#### PROBLEM STATEMENT
Reproduce the records exactly. Leave the pictures out.

#### DATA IN THIS EXERCISE
────

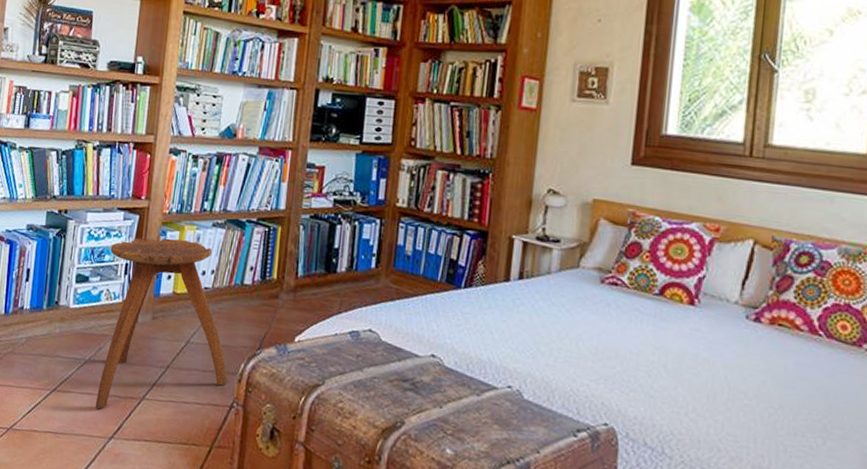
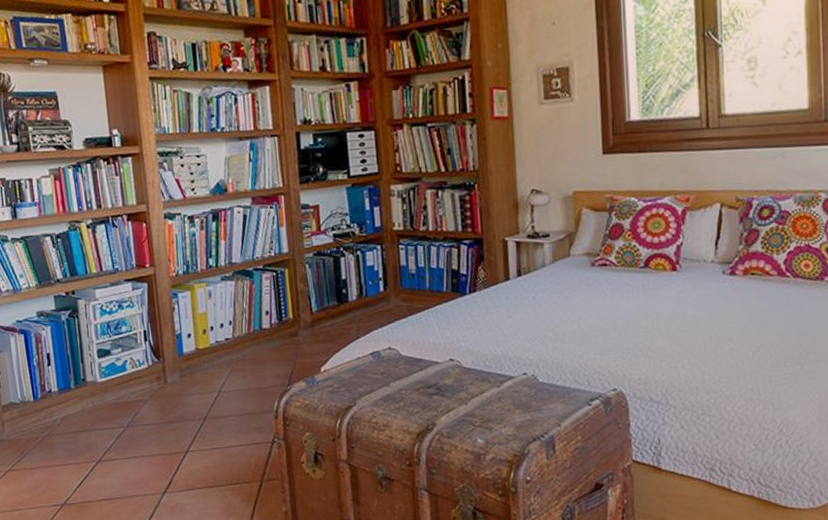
stool: present [95,238,227,410] -> none [125,298,265,470]

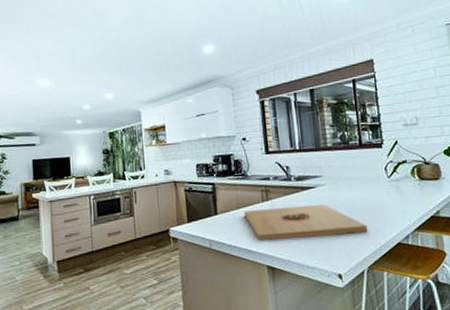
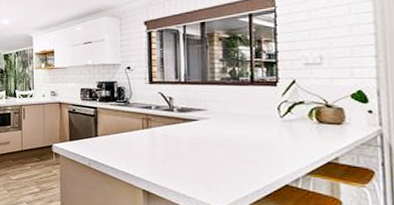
platter: present [243,203,368,241] -> none [123,136,253,170]

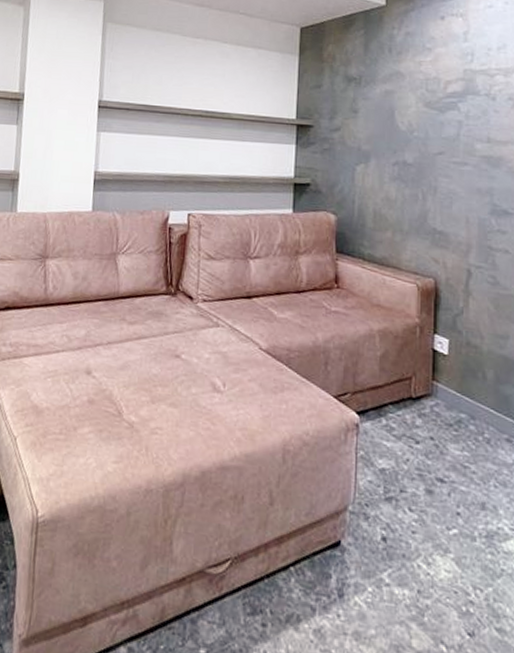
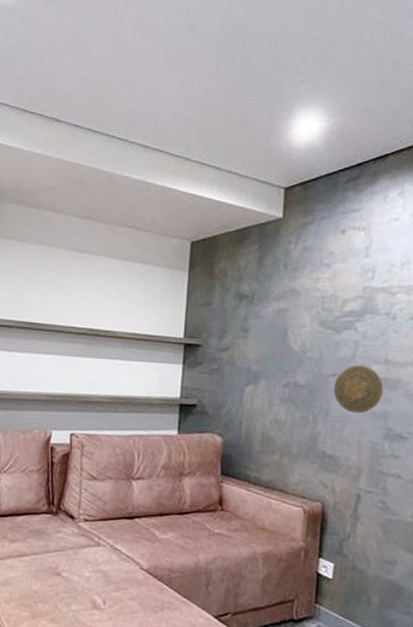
decorative plate: none [440,143,488,191] -> present [333,364,384,414]

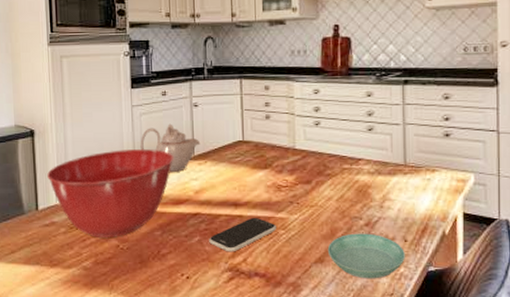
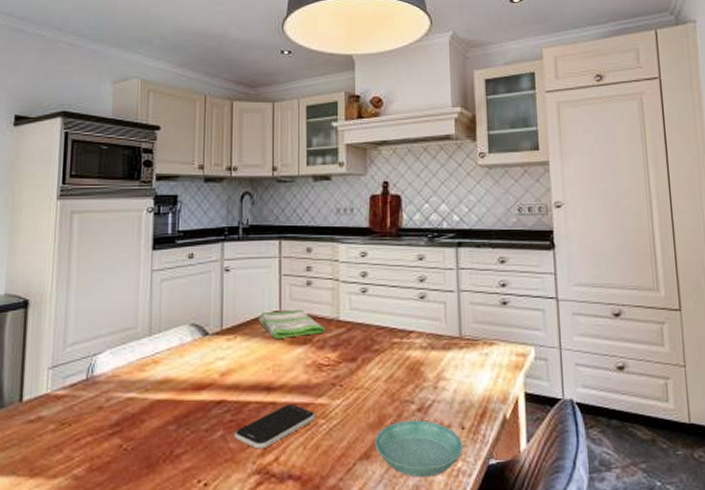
mixing bowl: present [47,149,173,237] -> none [39,322,197,436]
teapot: present [140,123,201,173] -> none [158,291,230,351]
dish towel: none [225,139,283,163] -> present [259,309,326,338]

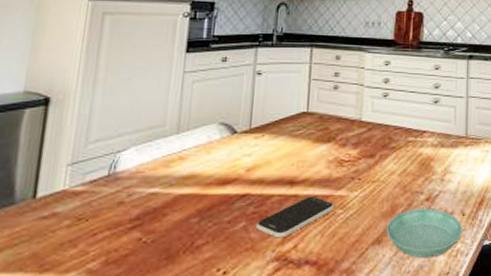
dish towel: present [259,309,326,338] -> none [287,110,349,137]

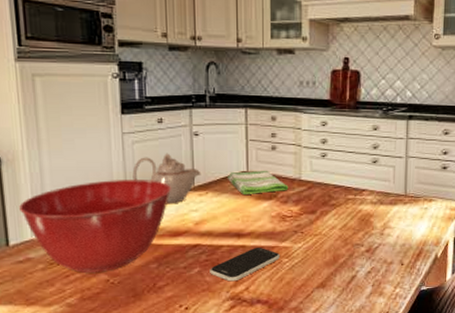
mixing bowl: none [57,121,226,230] -> present [19,180,171,273]
teapot: none [187,92,260,148] -> present [132,153,201,204]
dish towel: none [287,110,349,137] -> present [228,170,289,194]
saucer: present [386,208,462,259] -> none [329,258,401,300]

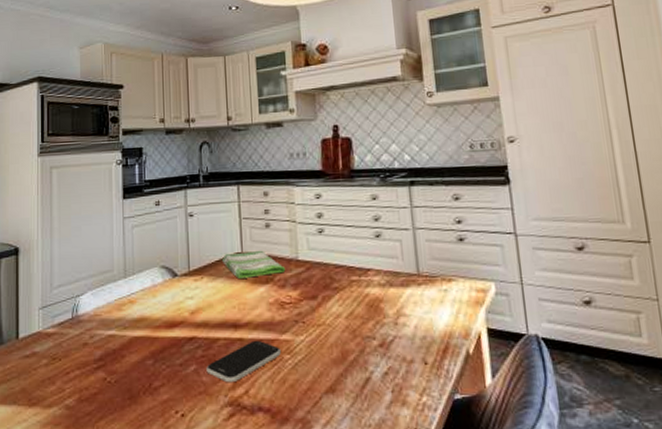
mixing bowl: present [19,180,171,273] -> none [30,265,167,369]
teapot: present [132,153,201,204] -> none [131,236,196,292]

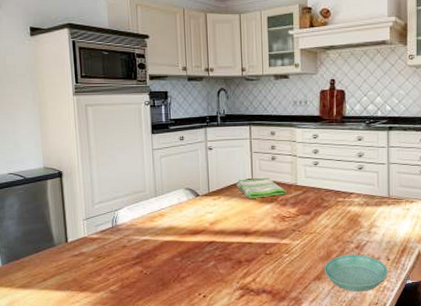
smartphone: present [206,340,281,383] -> none [223,243,281,274]
saucer: none [338,355,427,412] -> present [324,254,388,292]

────

#### RESULT FOR THIS EXERCISE
stool: present [95,238,227,410] -> none [125,298,265,470]

platter: present [243,203,368,241] -> none [123,136,253,170]

decorative plate: none [440,143,488,191] -> present [333,364,384,414]

mixing bowl: present [47,149,173,237] -> none [39,322,197,436]
teapot: present [140,123,201,173] -> none [158,291,230,351]
dish towel: none [225,139,283,163] -> present [259,309,326,338]

dish towel: present [259,309,326,338] -> none [287,110,349,137]

mixing bowl: none [57,121,226,230] -> present [19,180,171,273]
teapot: none [187,92,260,148] -> present [132,153,201,204]
dish towel: none [287,110,349,137] -> present [228,170,289,194]
saucer: present [386,208,462,259] -> none [329,258,401,300]

mixing bowl: present [19,180,171,273] -> none [30,265,167,369]
teapot: present [132,153,201,204] -> none [131,236,196,292]

smartphone: present [206,340,281,383] -> none [223,243,281,274]
saucer: none [338,355,427,412] -> present [324,254,388,292]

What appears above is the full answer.